To-do item: Repeat only the stretch of lines below that runs from the line with "X137160Y69850D02*" through the line with "X25400Y185420D02*", unaltered.

(Data records)
§ §

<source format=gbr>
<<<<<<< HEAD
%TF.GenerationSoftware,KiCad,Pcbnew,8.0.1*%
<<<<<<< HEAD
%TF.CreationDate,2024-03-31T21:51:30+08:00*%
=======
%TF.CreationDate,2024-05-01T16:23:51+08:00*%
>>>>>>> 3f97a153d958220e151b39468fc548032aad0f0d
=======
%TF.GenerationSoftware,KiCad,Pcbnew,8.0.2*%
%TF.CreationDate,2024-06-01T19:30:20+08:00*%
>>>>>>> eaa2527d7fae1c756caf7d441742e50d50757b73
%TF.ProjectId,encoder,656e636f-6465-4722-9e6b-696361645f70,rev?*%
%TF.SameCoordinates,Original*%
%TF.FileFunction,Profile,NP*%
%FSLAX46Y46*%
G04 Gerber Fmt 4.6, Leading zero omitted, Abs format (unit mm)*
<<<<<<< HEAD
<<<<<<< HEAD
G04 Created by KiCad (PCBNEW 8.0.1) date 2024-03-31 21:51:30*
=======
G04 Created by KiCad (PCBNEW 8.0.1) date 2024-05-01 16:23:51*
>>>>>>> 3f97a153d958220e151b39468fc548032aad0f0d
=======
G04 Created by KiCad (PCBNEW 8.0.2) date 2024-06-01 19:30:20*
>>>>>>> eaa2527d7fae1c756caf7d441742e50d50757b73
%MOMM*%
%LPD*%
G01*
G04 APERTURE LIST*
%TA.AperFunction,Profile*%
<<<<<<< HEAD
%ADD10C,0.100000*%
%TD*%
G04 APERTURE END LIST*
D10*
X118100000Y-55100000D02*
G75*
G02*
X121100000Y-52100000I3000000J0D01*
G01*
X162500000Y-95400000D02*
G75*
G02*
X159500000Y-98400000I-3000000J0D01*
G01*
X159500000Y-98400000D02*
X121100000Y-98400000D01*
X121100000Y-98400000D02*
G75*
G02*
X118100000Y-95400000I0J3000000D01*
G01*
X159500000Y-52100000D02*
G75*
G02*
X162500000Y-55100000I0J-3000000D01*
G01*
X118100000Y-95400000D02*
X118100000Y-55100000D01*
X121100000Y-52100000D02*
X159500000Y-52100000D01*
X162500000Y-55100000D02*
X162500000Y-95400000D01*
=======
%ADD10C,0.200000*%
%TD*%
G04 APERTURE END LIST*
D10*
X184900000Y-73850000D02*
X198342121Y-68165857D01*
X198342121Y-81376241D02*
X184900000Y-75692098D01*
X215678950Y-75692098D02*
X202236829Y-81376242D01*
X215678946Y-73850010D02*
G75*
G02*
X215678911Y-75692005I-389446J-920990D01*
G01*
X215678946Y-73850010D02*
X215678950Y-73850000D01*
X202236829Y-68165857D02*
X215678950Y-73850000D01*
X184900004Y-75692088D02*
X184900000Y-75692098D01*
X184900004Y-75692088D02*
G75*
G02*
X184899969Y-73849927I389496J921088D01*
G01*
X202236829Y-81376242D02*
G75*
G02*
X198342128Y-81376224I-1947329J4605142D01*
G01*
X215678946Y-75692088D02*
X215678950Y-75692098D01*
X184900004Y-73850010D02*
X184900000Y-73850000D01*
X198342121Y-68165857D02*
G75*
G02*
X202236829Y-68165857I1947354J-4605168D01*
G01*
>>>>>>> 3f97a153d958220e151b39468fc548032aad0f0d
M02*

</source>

§ §

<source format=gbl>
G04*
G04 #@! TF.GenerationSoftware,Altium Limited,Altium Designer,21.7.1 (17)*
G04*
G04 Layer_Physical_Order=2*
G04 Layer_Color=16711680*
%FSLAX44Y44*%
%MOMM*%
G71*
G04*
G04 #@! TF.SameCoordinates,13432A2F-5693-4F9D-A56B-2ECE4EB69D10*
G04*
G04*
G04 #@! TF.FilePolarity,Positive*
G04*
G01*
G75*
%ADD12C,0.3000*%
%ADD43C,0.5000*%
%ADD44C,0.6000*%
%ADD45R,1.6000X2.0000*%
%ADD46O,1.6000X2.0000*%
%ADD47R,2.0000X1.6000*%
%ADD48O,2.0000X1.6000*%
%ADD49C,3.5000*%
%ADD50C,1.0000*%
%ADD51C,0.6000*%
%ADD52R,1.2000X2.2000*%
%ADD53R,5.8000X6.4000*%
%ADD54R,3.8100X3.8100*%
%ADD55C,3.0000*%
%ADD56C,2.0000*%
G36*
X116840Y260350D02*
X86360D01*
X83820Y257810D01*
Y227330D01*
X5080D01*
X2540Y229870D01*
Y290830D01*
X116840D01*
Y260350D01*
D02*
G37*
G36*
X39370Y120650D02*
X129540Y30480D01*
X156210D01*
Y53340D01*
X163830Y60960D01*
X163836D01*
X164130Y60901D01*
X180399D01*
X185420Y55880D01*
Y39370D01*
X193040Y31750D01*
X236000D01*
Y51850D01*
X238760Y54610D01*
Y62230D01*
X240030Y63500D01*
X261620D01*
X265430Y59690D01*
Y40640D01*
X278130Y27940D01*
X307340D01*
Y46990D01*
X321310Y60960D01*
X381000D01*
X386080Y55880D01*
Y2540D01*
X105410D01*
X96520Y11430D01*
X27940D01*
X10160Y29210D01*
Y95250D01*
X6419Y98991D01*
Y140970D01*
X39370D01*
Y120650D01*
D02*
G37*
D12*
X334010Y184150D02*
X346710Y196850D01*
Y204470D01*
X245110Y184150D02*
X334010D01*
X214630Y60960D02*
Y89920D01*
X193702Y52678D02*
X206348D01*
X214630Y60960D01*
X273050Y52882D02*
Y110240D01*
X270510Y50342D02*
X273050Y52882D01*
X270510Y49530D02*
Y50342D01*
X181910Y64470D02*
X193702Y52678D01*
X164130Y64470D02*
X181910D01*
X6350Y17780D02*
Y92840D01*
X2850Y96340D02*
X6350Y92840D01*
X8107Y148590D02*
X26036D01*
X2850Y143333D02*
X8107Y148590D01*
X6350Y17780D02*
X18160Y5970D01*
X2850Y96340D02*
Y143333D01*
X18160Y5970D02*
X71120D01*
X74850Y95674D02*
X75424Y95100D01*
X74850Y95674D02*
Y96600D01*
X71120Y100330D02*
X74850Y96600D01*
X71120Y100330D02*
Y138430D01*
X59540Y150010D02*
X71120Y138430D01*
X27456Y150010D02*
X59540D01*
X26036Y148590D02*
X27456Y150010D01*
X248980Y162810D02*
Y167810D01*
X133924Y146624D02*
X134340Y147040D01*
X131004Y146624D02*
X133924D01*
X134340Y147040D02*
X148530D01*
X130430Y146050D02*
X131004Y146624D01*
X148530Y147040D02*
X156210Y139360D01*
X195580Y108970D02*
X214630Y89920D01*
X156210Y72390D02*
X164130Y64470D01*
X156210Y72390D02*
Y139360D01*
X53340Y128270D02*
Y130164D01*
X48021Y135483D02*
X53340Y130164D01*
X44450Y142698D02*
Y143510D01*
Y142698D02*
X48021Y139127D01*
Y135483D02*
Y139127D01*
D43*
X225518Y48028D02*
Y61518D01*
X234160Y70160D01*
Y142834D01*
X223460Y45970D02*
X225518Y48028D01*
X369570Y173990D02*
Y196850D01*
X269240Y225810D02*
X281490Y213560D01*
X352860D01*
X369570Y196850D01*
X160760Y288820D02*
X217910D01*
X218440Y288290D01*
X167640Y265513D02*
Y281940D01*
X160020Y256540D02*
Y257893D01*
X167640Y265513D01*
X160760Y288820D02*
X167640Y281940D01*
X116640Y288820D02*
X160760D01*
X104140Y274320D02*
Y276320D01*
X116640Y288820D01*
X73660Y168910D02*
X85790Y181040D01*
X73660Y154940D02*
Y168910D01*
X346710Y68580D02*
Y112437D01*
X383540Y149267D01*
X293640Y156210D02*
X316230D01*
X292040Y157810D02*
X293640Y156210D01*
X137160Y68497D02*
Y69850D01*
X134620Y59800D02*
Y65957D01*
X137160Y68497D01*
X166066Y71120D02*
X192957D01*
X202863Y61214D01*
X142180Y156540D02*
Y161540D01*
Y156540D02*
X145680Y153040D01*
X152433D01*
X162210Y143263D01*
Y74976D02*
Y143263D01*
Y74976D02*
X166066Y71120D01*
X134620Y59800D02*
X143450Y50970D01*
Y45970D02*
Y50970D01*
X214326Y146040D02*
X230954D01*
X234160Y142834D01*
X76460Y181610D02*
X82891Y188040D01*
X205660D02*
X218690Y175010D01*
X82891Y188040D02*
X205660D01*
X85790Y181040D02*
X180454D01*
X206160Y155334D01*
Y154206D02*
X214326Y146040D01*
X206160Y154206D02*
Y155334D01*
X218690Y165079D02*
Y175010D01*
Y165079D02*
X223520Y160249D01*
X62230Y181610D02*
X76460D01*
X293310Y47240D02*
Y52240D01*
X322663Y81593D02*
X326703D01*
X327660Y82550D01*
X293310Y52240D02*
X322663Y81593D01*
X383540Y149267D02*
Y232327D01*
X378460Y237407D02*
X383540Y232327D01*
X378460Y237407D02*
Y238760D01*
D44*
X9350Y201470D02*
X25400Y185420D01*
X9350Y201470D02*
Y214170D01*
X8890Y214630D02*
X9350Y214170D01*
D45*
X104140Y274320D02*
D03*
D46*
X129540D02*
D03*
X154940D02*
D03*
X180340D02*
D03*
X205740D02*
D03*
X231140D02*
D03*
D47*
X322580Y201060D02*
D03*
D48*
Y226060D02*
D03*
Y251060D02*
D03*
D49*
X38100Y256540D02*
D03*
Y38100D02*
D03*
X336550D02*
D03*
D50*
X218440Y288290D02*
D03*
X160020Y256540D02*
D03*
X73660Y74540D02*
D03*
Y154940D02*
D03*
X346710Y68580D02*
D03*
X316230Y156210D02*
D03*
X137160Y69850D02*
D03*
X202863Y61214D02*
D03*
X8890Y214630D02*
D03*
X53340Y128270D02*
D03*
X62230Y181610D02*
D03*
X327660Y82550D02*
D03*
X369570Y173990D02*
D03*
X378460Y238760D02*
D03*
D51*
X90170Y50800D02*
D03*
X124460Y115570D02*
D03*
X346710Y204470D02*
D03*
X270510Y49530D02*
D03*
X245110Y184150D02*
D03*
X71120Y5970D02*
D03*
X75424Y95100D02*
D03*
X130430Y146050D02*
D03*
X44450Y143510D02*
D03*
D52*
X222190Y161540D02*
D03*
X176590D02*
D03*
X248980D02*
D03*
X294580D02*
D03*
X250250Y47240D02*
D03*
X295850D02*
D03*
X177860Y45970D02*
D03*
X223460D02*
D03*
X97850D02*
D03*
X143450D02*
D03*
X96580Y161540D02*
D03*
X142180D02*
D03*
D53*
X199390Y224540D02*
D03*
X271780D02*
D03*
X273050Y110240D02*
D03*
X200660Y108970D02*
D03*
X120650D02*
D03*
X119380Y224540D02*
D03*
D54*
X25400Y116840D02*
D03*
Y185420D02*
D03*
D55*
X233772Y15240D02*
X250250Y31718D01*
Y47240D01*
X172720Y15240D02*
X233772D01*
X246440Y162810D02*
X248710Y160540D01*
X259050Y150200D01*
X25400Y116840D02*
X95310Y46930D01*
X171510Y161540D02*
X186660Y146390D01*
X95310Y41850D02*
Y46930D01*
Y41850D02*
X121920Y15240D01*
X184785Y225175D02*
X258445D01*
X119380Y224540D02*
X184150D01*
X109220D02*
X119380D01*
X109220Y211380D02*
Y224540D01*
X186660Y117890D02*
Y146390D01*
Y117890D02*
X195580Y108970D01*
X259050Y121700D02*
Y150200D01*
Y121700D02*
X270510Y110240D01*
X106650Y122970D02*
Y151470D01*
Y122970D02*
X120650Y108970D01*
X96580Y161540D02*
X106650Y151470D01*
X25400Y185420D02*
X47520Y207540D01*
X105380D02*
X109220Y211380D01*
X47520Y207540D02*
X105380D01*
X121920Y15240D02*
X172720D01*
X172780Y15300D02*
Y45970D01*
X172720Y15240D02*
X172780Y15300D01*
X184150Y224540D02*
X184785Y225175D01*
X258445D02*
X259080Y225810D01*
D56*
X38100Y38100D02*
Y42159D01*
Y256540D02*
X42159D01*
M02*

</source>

§ §

Solved problem:
X137160Y69850D02*
D03*
X202863Y61214D02*
D03*
X8890Y214630D02*
D03*
X53340Y128270D02*
D03*
X62230Y181610D02*
D03*
X327660Y82550D02*
D03*
X369570Y173990D02*
D03*
X378460Y238760D02*
D03*
D51*
X90170Y50800D02*
D03*
X124460Y115570D02*
D03*
X346710Y204470D02*
D03*
X270510Y49530D02*
D03*
X245110Y184150D02*
D03*
X71120Y5970D02*
D03*
X75424Y95100D02*
D03*
X130430Y146050D02*
D03*
X44450Y143510D02*
D03*
D52*
X222190Y161540D02*
D03*
X176590D02*
D03*
X248980D02*
D03*
X294580D02*
D03*
X250250Y47240D02*
D03*
X295850D02*
D03*
X177860Y45970D02*
D03*
X223460D02*
D03*
X97850D02*
D03*
X143450D02*
D03*
X96580Y161540D02*
D03*
X142180D02*
D03*
D53*
X199390Y224540D02*
D03*
X271780D02*
D03*
X273050Y110240D02*
D03*
X200660Y108970D02*
D03*
X120650D02*
D03*
X119380Y224540D02*
D03*
D54*
X25400Y116840D02*
D03*
Y185420D02*
D03*
D55*
X233772Y15240D02*
X250250Y31718D01*
Y47240D01*
X172720Y15240D02*
X233772D01*
X246440Y162810D02*
X248710Y160540D01*
X259050Y150200D01*
X25400Y116840D02*
X95310Y46930D01*
X171510Y161540D02*
X186660Y146390D01*
X95310Y41850D02*
Y46930D01*
Y41850D02*
X121920Y15240D01*
X184785Y225175D02*
X258445D01*
X119380Y224540D02*
X184150D01*
X109220D02*
X119380D01*
X109220Y211380D02*
Y224540D01*
X186660Y117890D02*
Y146390D01*
Y117890D02*
X195580Y108970D01*
X259050Y121700D02*
Y150200D01*
Y121700D02*
X270510Y110240D01*
X106650Y122970D02*
Y151470D01*
Y122970D02*
X120650Y108970D01*
X96580Y161540D02*
X106650Y151470D01*
X25400Y185420D02*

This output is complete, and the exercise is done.